In a 2026 column for WRAL, Behr wrote, ‘Being a consumer in 2026 increasingly means being a data source first and a customer second.’ He emphasized the urgency of rethinking the relationship between individuals and the corporations that now profit from their digital footprints. ‘The real question now is whether we continue sleepwalking into a future where participation requires constant surveillance, or whether we demand a version of modern life that respects both our time and our humanity.’ His words echo a growing sentiment among privacy advocates who see the current system as a slow-moving, insidious form of exploitation.
Amazon’s ‘Just Walk Out’ technology, which uses facial scans and body sensors to allow customers to leave stores without passing through a traditional checkout, has become a symbol of this new era.
While the system eliminates wait times, it also raises profound questions about consent and data security.
A young shopper, scanning their face to bypass a queue, may not realize that their biometric data is being stored, analyzed, and potentially shared with third parties.
Legal experts warn that such practices, while marketed as seamless, are built on a foundation of opaque data policies that consumers rarely read or understand.
Mayu Tobin-Miyaji, a legal fellow at the Electronic Privacy Information Center, has sounded alarms about the rise of ‘surveillance pricing’ systems, which use customer data to set different prices for the same product.
These systems go far beyond traditional supply-and-demand models, leveraging shopping histories, loyalty programs, mobile apps, and data brokers to create hyper-detailed consumer profiles.
These profiles can infer sensitive information, including age, gender, race, health conditions, and financial status.

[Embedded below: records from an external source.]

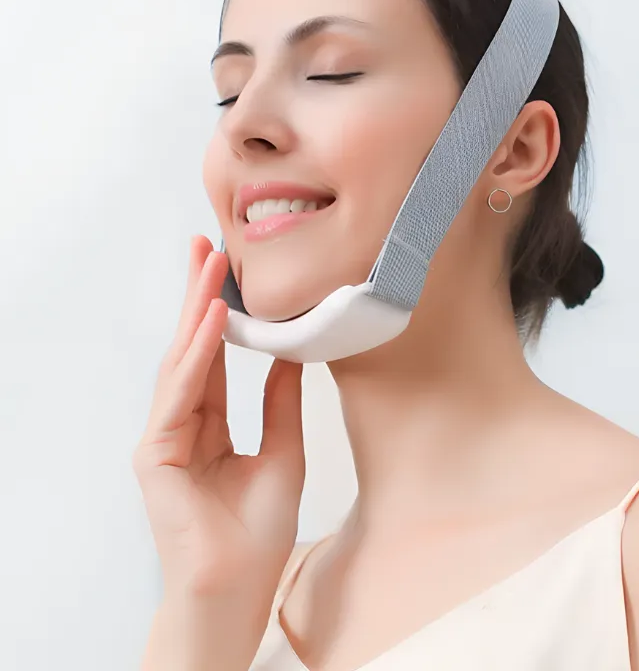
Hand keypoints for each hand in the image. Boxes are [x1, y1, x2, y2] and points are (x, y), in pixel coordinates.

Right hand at [134, 235, 303, 621]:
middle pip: (192, 348)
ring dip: (196, 310)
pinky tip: (212, 319)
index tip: (227, 274)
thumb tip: (289, 356)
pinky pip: (181, 393)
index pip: (213, 358)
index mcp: (210, 426)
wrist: (240, 587)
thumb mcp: (284, 452)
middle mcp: (183, 425)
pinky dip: (198, 353)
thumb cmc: (258, 532)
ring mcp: (165, 438)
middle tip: (206, 246)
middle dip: (198, 296)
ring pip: (181, 361)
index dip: (219, 315)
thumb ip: (281, 404)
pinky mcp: (156, 453)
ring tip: (209, 264)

Electronic shelf labels, which allow prices to change in real time, are just one tool in this growing arsenal.
Tobin-Miyaji warns that facial recognition technology, even when companies publicly deny its use, could amplify these practices by enabling even more precise profiling.
The risks extend far beyond the shopping cart.

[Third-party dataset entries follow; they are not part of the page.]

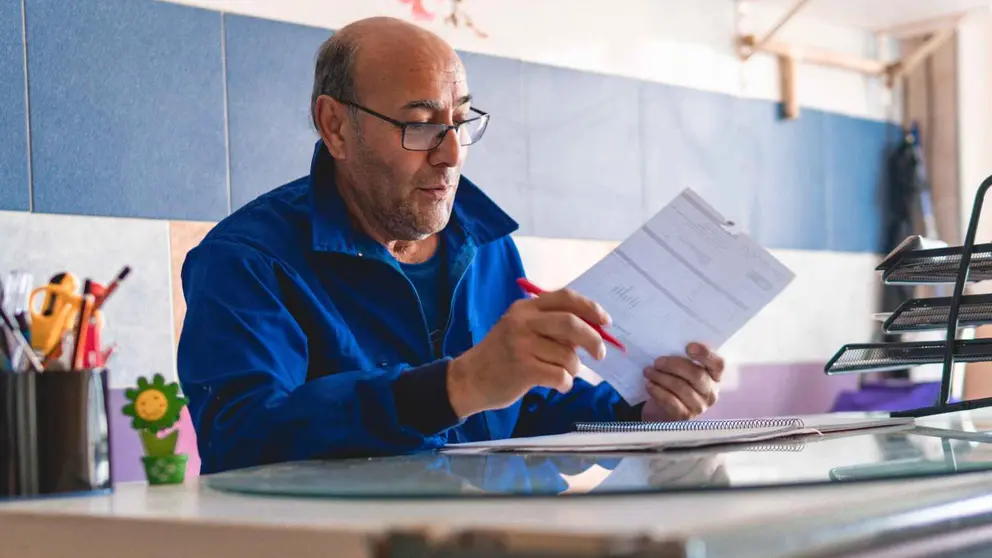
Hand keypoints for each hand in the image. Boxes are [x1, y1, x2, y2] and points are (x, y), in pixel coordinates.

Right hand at [447, 289, 610, 417]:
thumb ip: (550, 325)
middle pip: (571, 323)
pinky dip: (565, 383)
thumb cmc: (501, 356)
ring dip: (572, 369)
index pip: (565, 298)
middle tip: (600, 353)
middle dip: (593, 339)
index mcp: (525, 308)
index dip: (590, 308)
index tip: (606, 321)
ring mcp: (521, 345)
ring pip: (568, 356)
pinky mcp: (522, 369)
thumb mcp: (519, 329)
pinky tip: (556, 385)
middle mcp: (523, 322)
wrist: (469, 379)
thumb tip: (593, 330)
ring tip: (560, 373)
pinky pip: (560, 375)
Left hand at [642, 342, 723, 421]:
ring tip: (648, 371)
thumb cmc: (675, 381)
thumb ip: (682, 358)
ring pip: (681, 387)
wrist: (663, 409)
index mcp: (714, 376)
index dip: (706, 354)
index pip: (718, 364)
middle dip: (674, 365)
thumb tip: (669, 344)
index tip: (688, 346)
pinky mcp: (685, 416)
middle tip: (657, 361)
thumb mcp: (682, 370)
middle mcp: (711, 392)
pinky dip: (658, 391)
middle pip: (696, 375)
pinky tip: (649, 385)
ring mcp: (699, 406)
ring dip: (661, 377)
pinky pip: (671, 401)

Unlike a stolen credit card number, which can be changed, biometric data such as facial scans or iris patterns is irreplaceable.

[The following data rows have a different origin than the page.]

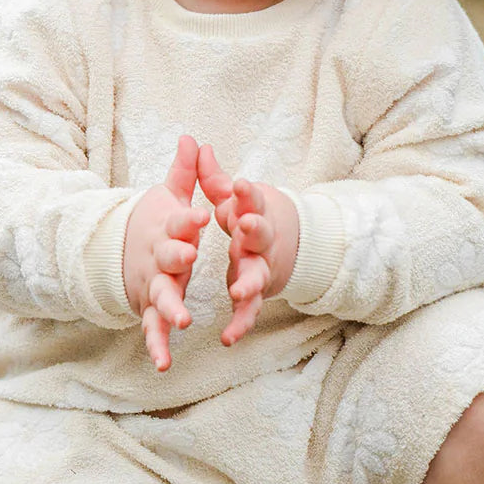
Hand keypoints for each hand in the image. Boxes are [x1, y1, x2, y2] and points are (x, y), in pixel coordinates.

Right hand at [123, 135, 209, 371]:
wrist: (123, 249)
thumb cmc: (159, 222)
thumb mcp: (171, 195)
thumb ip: (185, 172)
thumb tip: (192, 137)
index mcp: (169, 228)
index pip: (179, 221)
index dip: (188, 218)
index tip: (202, 214)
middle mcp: (158, 257)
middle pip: (168, 258)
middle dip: (177, 257)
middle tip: (190, 257)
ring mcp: (153, 284)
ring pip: (161, 297)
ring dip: (170, 308)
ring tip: (183, 321)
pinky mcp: (151, 309)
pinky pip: (153, 330)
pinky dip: (157, 346)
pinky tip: (163, 365)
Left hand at [196, 144, 298, 346]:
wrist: (287, 249)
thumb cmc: (251, 220)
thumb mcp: (235, 200)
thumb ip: (214, 178)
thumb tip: (196, 145)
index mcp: (253, 216)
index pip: (252, 201)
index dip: (246, 194)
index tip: (238, 185)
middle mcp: (261, 243)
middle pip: (260, 237)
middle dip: (253, 231)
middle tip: (244, 226)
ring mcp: (260, 270)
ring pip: (256, 279)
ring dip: (248, 285)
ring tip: (237, 290)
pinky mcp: (254, 296)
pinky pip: (247, 312)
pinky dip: (240, 325)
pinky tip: (228, 338)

Once compromised, it can be used for identity theft, fraud, or even impersonation for the rest of a person’s life. ‘You cannot replace your face,’ Behr said, emphasizing the permanence of the risk.
This concern is not hypothetical.
In 2023, Amazon faced a class-action lawsuit in New York alleging that its ‘Just Walk Out’ technology scanned customers’ body shapes and sizes without proper consent, even for those who had not opted into palm-scanning systems.
Though the case was dropped by the plaintiffs, a similar lawsuit is ongoing in Illinois, where Amazon maintains it does not collect protected data.
Despite these warnings, consumers continue to hand over their biometric data.
A 2025 survey by the Identity Theft Resource Center found that 63% of respondents had serious concerns about biometrics, yet 91% still provided biometric identifiers.
The survey revealed a troubling disconnect: two-thirds of respondents believed biometrics could help catch criminals, yet 39% said the technology should be banned outright.
Eva Velasquez, CEO of the Identity Theft Resource Center, urged the industry to do a better job explaining both the benefits and risks of biometric systems.
Critics, however, argue that the real issue is not a lack of explanation, but the power imbalance created when surveillance becomes the price of entry to basic goods like milk, bread, and toothpaste.
In such a system, opting out is no longer a viable choice—it’s a luxury few can afford.
As lawmakers in New York and Connecticut consider new restrictions, the debate over data privacy and corporate accountability has reached a critical juncture.
The question is no longer whether these technologies can be stopped, but whether society is willing to pay the cost of allowing them to continue unchecked.
For now, the answer remains unclear, but the consequences of inaction may be felt for generations to come.